Where in the pain pathway does Nav1.7 need to be blocked?

Answer 41

The lack of broaf analgesic efficacy of selective Nav1.7 inhibitors, such as aryl sulfonamides, suggests that inhibition of Nav1.7 at peripheral nerve endings is not sufficient to block the generation of pain- albeit activation of Nav1.7 at nerve endings is clearly able to elicit pain.

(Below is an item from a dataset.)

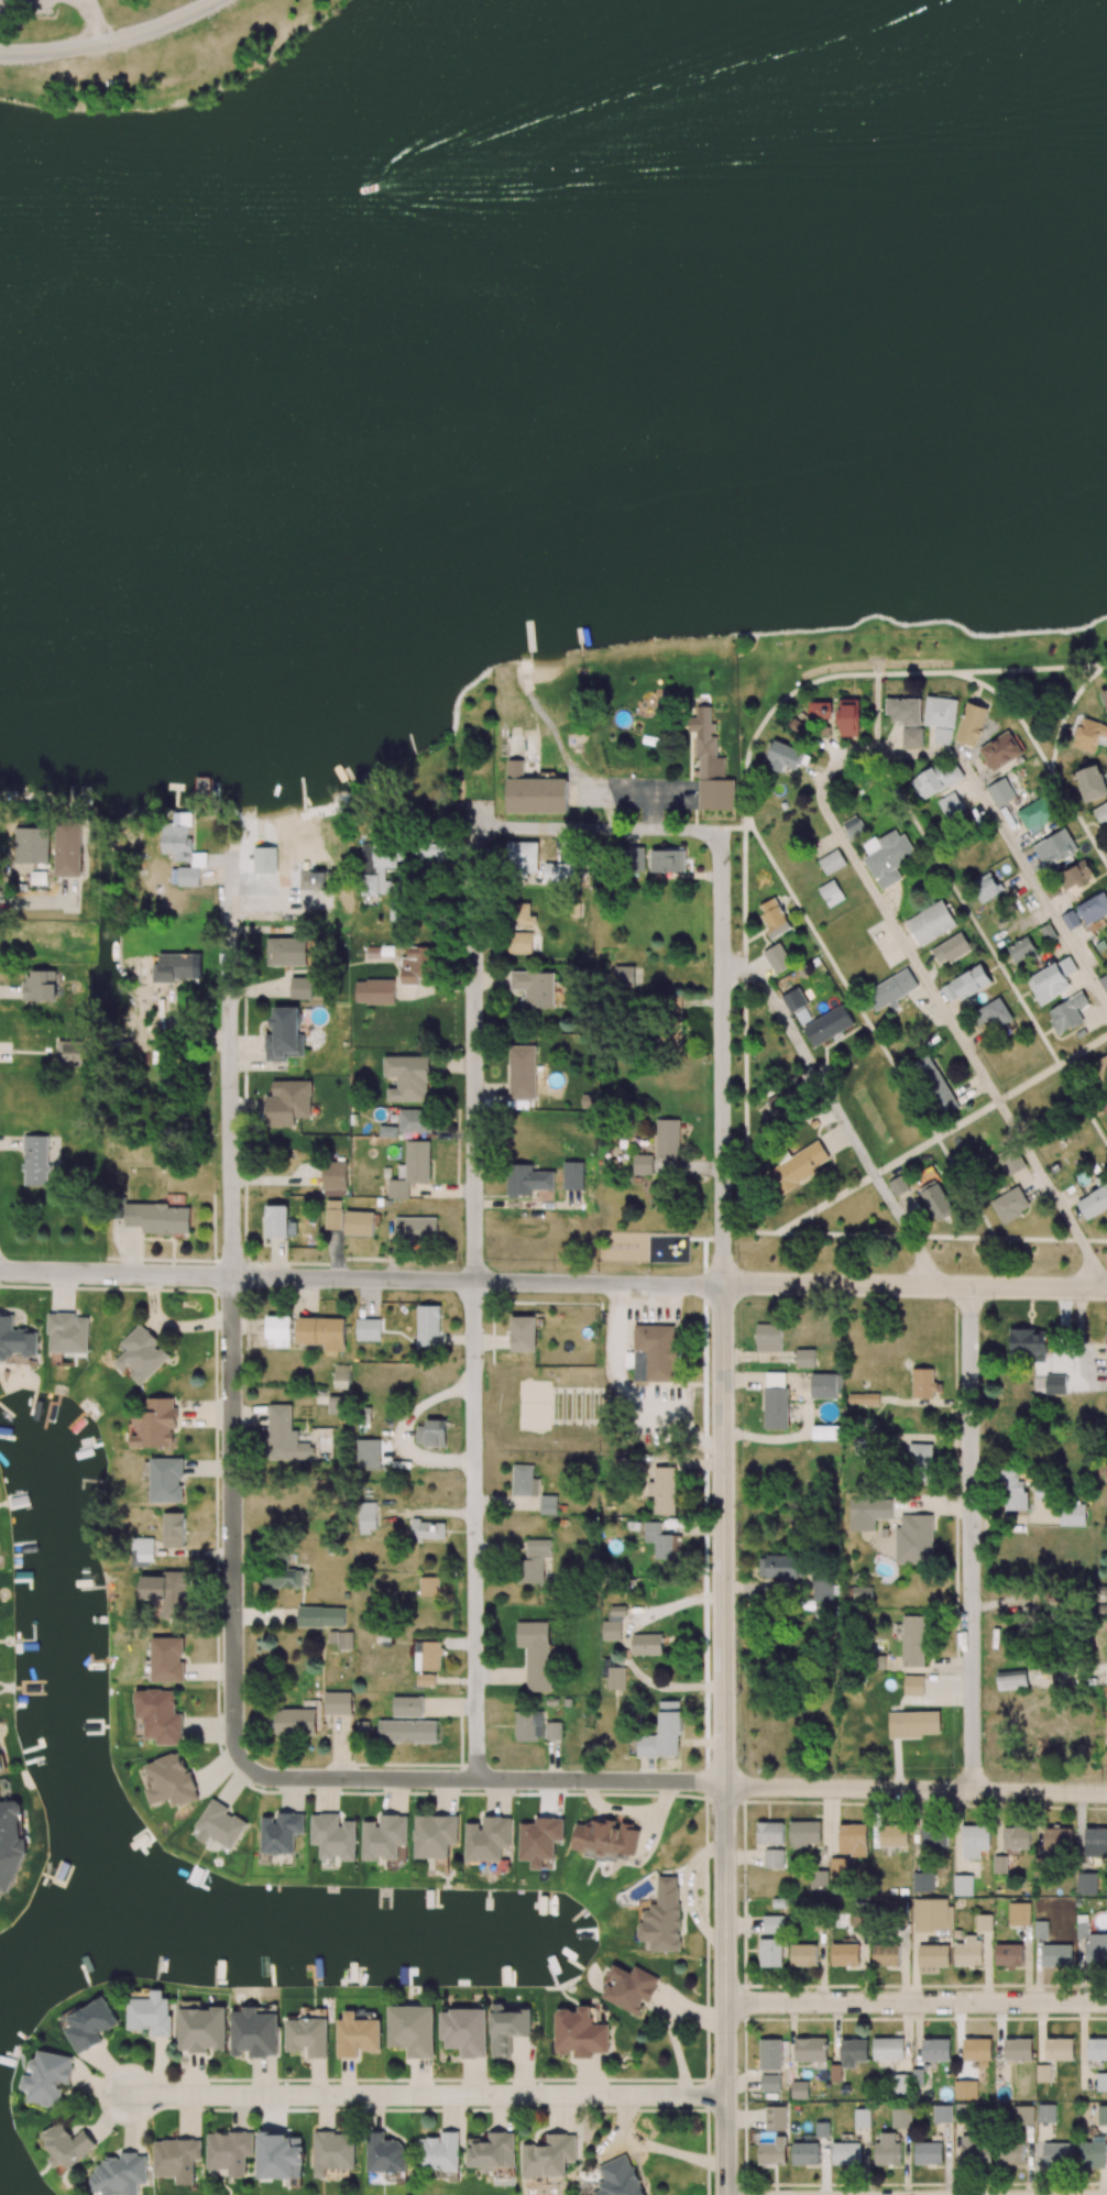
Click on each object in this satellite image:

Given that the biophysical properties of Nav1.7 make it unlikely that it contributes substantially to sustained, rapid action poential firing along axons, a key role in spinal neurotransmitter release seems plausible. However even intrathecal delivery of the highly selective ProTxII did not result in analgesia (Schmalhofer et al.,2008), highlighting the complex role of Nav1.7 in nociceptive pathways.

Question 42

Notably, most studies reported to date have assessed analgesic efficacy after acute dosing, and in vivo effects of continued Nav1.7 block remain to be determined.

Answer 42

It may be the case only long-term or sustained pharmcological inhibition of Nav1.7 will lead to analgesia. Banker et al., (2018) showed that aryl sulfonamides/comppunds that bind with a long residence time on the receptor produce analgesia. He believed that the arylsulfonamides first characterized lacked suitably long residence time.

Furthermore he showed that chronic dosing greatly enhances analgesic activity, consistent with reversal of sensitization of nociception produced by chronic pain.